* **Selected excerpt**

⟨

TensorFlow 2.x selected.


In [0]:
# Mount the google drive file system
from google.colab import drive
drive.mount('/content/gdrive/')

Drive already mounted at /content/gdrive/; to attempt to forcibly remount, call drive.mount("/content/gdrive/", force_remount=True).


In [0]:
# Load in the data file and store it in a list; data in shared drive
properPath = '/content/gdrive/My Drive/EndoMondoData/endomondoHR_proper.json' # this may be personalized
data = []

with open(properPath) as f:
    for l in f:
        data.append(eval(l))

In [0]:
# convert to pandas dataframe and drop the unsused columns
dataframe = pd.DataFrame.from_dict(data)
dfsave = dataframe
dataframe = dataframe.drop(columns = ["longitude", "altitude", "latitude", "speed", "url", "id", "gender"])

In [0]:
# function to extract first element of each list "l"

⟩

* **Given entries**
⟨

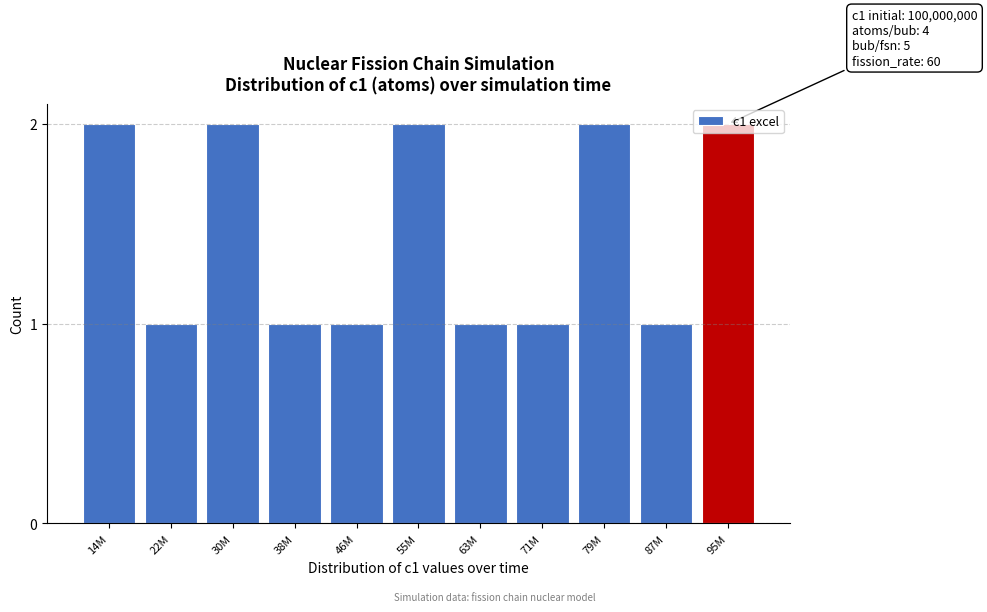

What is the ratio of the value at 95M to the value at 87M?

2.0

⟩
⟨

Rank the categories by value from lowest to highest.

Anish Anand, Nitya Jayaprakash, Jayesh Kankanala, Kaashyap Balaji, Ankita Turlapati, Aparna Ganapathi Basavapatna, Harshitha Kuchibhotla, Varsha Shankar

⟩

* **Problems to solve**
1. Update everything in the notebook excerpt from "Drive already mounted" down to "data.append(eval(l))", putting "dataPath" wherever "properPath" appears.
2. Summarize the notebook excerpt in two sentences.
The rows above stand as separate material, apart from the notebook excerpt.

* **Solved problems**
1.
Drive already mounted at /content/gdrive/; to attempt to forcibly remount, call drive.mount("/content/gdrive/", force_remount=True).


In [0]:
# Load in the data file and store it in a list; data in shared drive
dataPath = '/content/gdrive/My Drive/EndoMondoData/endomondoHR_proper.json' # this may be personalized
data = []

with open(dataPath) as f:
    for l in f:
        data.append(eval(l))

2. The notebook mounts Google Drive in Colab, which reports that the drive is already mounted at /content/gdrive/, and then reads the endomondoHR_proper.json file line by line into a list. It converts that list to a pandas dataframe and drops the unused columns, including longitude, altitude, latitude, speed, url, id and gender.